Dopo quattro anni dall’uscita di Venere in pelliccia (La Vénus à la fourrure, 2013), Polanski torna al cinema con un prodotto rigoroso, pulito, cristallino nella messa in scena, alla pari degli spazi estremamente avvolgenti e geometrici (curati con maniacale precisione da Jean Rabasse) che vanno da meravigliosi appartamenti parigini a rustici casali persi nelle campagne francesi. Al loro interno si muovono le due protagoniste, Emmanuelle Seigner (quinta volta diretta dal marito) ed Eva Green, tanto distanti quanto affini, in un incessante gioco di specchiamenti e incognite. La prima, nella sua (finta) ingenuità trasandata e burrosa, risulta sensualissima anche quando completamente madida di sudore, brodo o altri intingoli; la seconda, invece, risveglia curiosità iconografiche rispetto ai mutamenti estetici che subisce lungo la narrazione: i toni da dark lady anni Quaranta (il nero e bianco dell’abbigliamento in primis con accenni di scarlatto sulle unghie e sulle labbra, la sigaretta perennemente accesa) si smorzano pian piano quando prende sempre più possesso della vita dell’altra. E, a questo punto, le tinte si fanno telluriche, ambrate, calde, suadenti (i capelli passano dal corvino al castano, gli abiti diventano meno sofisticati, il trucco meno pesante).
Un atto rievocatore, questo di Polanski, che può ricordare Bridget Fonda e Jennifer Jason Leigh in Inserzione pericolosa (1992) di Barbet Schroeder.
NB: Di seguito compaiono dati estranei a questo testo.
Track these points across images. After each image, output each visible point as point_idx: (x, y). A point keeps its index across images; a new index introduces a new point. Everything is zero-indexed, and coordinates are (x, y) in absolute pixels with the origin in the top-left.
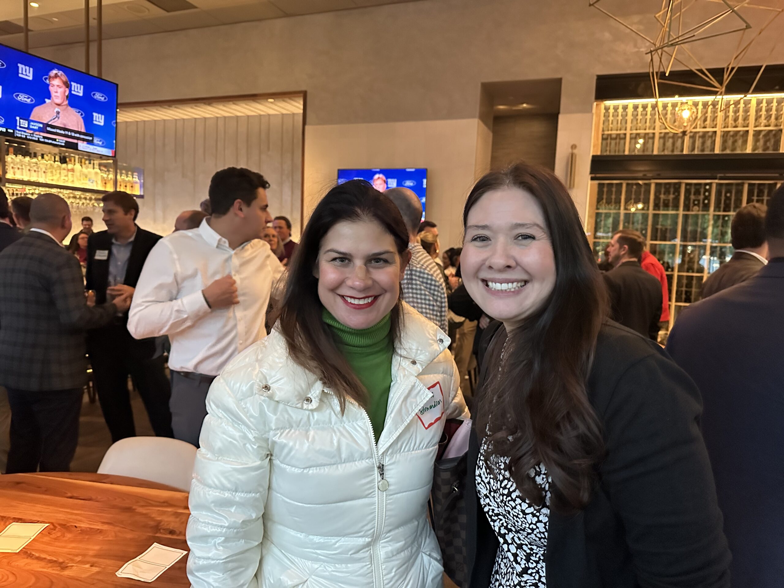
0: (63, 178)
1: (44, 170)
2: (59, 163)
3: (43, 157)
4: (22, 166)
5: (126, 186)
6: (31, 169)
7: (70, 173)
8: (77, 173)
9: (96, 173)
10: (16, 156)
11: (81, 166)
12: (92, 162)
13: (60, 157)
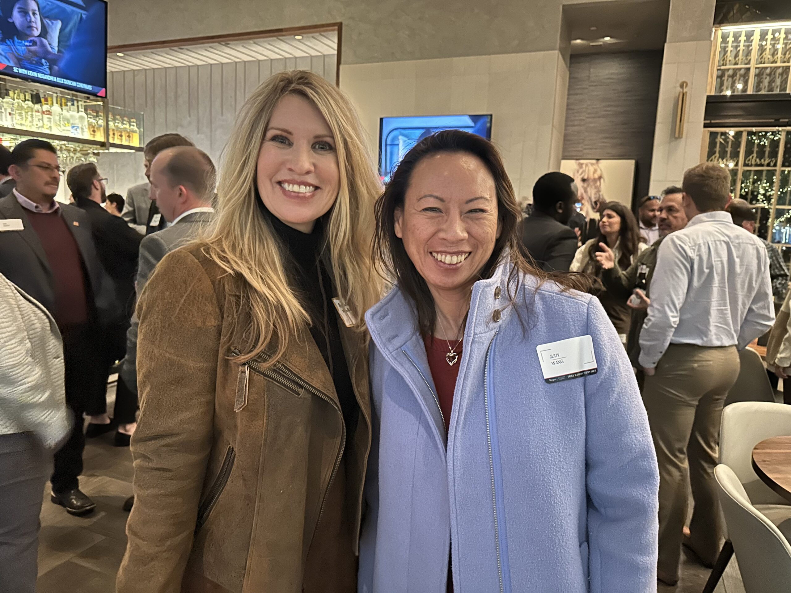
2: (30, 103)
5: (121, 136)
8: (55, 117)
11: (61, 107)
13: (32, 95)
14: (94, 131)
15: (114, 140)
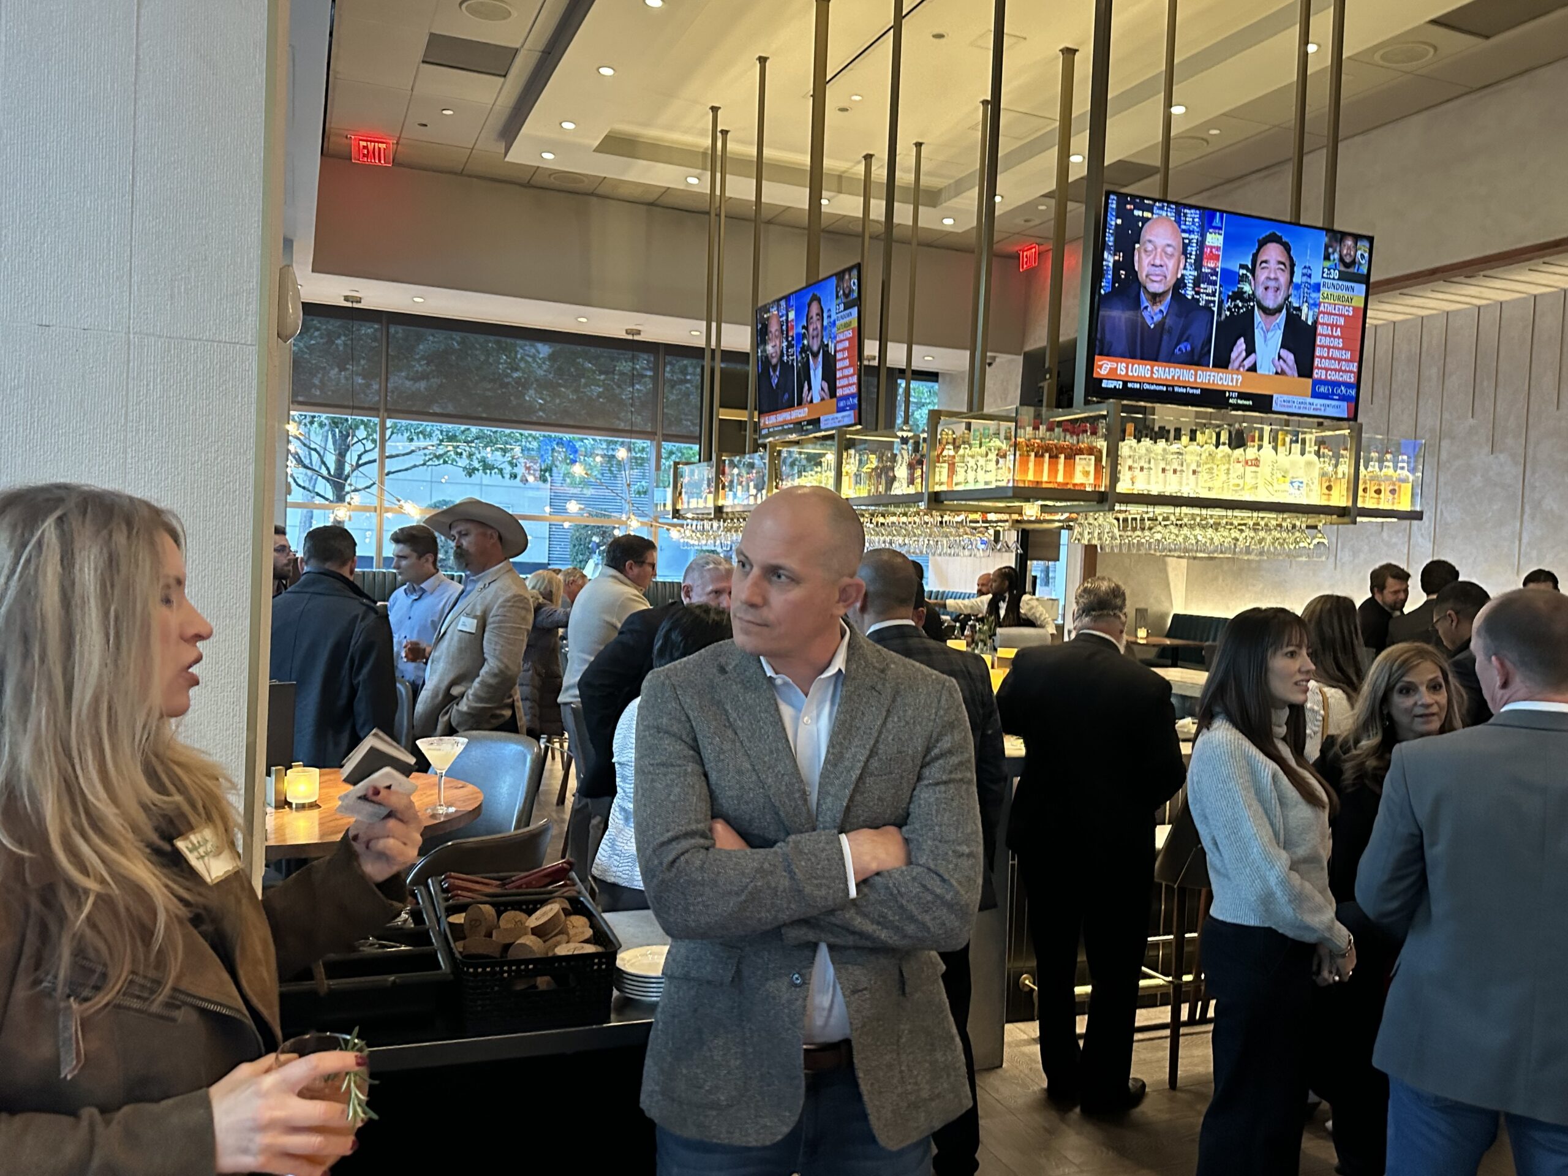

Ma, in realtà, sono tanti i rimandi cinefili presenti nel film, da Misery non deve morire (1990) a La nona porta (1999), da Luna di fiele (1992) fino a un gustoso omaggio di Rosemary’s Baby (1968) in cui la vicina di casa di Emmanuelle Seigner celebra, simpaticamente, la mitica Ruth Gordon (la luciferina dirimpettaia di Mia Farrow).
L’omaggio e la citazione sono alla base di Quello che non so di lei, come se Polanski volesse giocare con lo spettatore. E, al contempo, prendersene gioco. Ma sempre con la bonaria leggerezza di un autore che sa miscelare sapientemente, e quando occorre, ironia e suspense.